Hollywood is full of stories of embattled composers and tyrannical directors. Morricone himself feuded with Brian De Palma during the making of “The Untouchables,” with De Palma insisting on a more triumphant-sounding theme. James Cameron tortured James Horner with tight deadlines and a hectic work schedule on the production of “Aliens.” Both scores remain classics.

DeWitt has survived in part because of his good attitude. He’s able to meet a director’s needs and values the exchange. “I always find that the most rewarding projects are ones where the filmmaker is approaching the scoring process as a fresh opportunity for inspiration.” Perhaps the director is overprotective of the film or has lost sight of it. Keegan provides this new perspective, a much-needed break in the ego.

“Sometimes you can encounter people who feel a little anxious about really diving in and being open to being surprised that late in the game,” he explains. Some don’t communicate well and fail to see him for what he is. “I’m really there, not only to help them and their project succeed, but because I have a unique and exciting set of talents. I bring a whole wealth of experience and inspirations that are unique to me.”

Good communication doesn’t have to be excessive, however.

“Great directors know how to give you their briefing, engage you in talking about what inspires them, and then give you room to be creative,” DeWitt adds.

Too much interaction can kill the mystery. So, too, can an attachment to a temp score (a piece of music used in place of a yet-to-be-completed soundtrack), and a refusal to see “something really exciting that, while not exactly what they expected or asked for, really works in an unforeseen way.”

Scoring is profoundly psychological, as Morricone hints at. How connected a composer gets to the characters and their secret language is up to them.

“I really try and work in the world of the intangible,” DeWitt says. “Score is really conscious in many ways. It’s an instinctual thing and it should be complicated and tough to put a finger on, just like human emotions.”

Instead of blindly supporting the narrative, he might swerve in a different direction, the way we all do under the surface.

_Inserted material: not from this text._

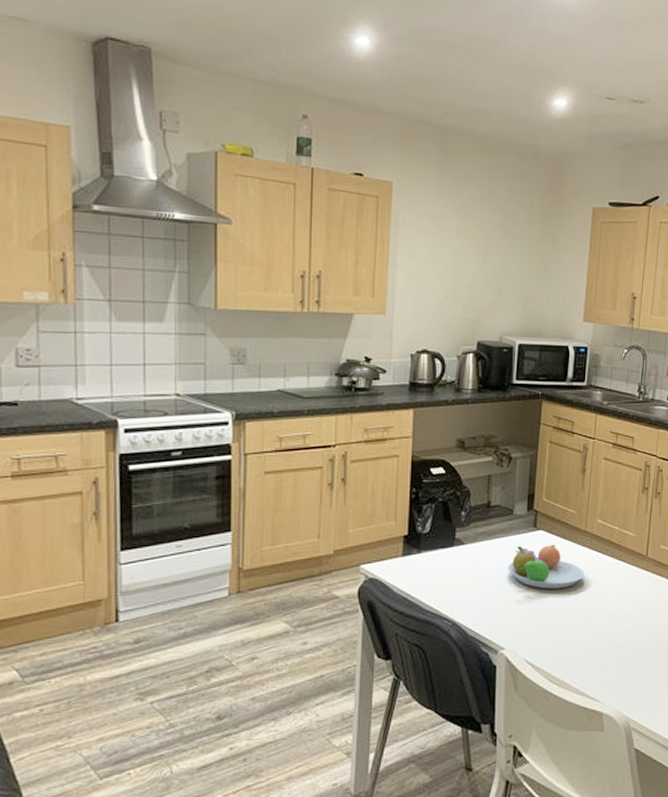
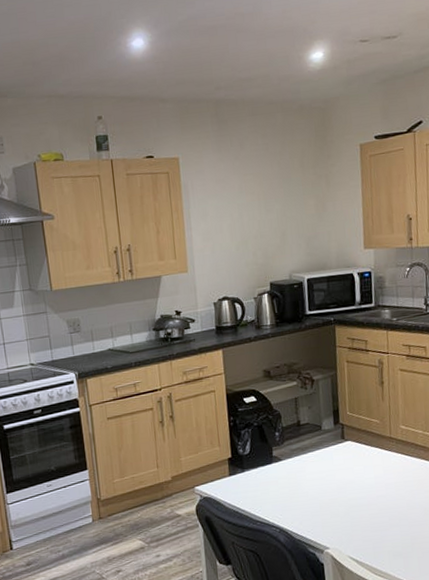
fruit bowl: present [508,545,585,589] -> none [323,453,395,493]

“I try and just sit in front of the keyboard and let something about the scene speak to me, and let it be as tectonic as possible,” he continues. “Score is a powerful thing in that, if you use it right, a single piano note can say something about a scene or a shot or a single line of dialogue.” And as there is a tacit need for space among collaborators, DeWitt also tries not to get in his own way. He consciously makes room for sparseness and impulsivity.

Another tradition in the world of film scoring is the rock band. Danny Elfman had Oingo Boingo, Mark Mothersbaugh had Devo, and Keegan DeWitt has Wild Cub, an indie group based in Nashville. However, the rock band is one perspective Keegan doesn’t need in his film life. “I always tried to really separate those two worlds for myself,” he says. “I felt, whether it was true or not, that being perceived as ‘someone from a band’ who then scored films… was a little bit of a chink in the arm.”

The aesthetic is totally separate, too. DeWitt is adamant that he’d never throw a band’s song into a film haphazardly, that the driving forces behind the two are so opposed.

“The band is more a creative outlet where I get to be playful and get some energy out,” he clarifies. “I do often wish they could exist exclusively and have no one connect the dots, because I have very different views of them.”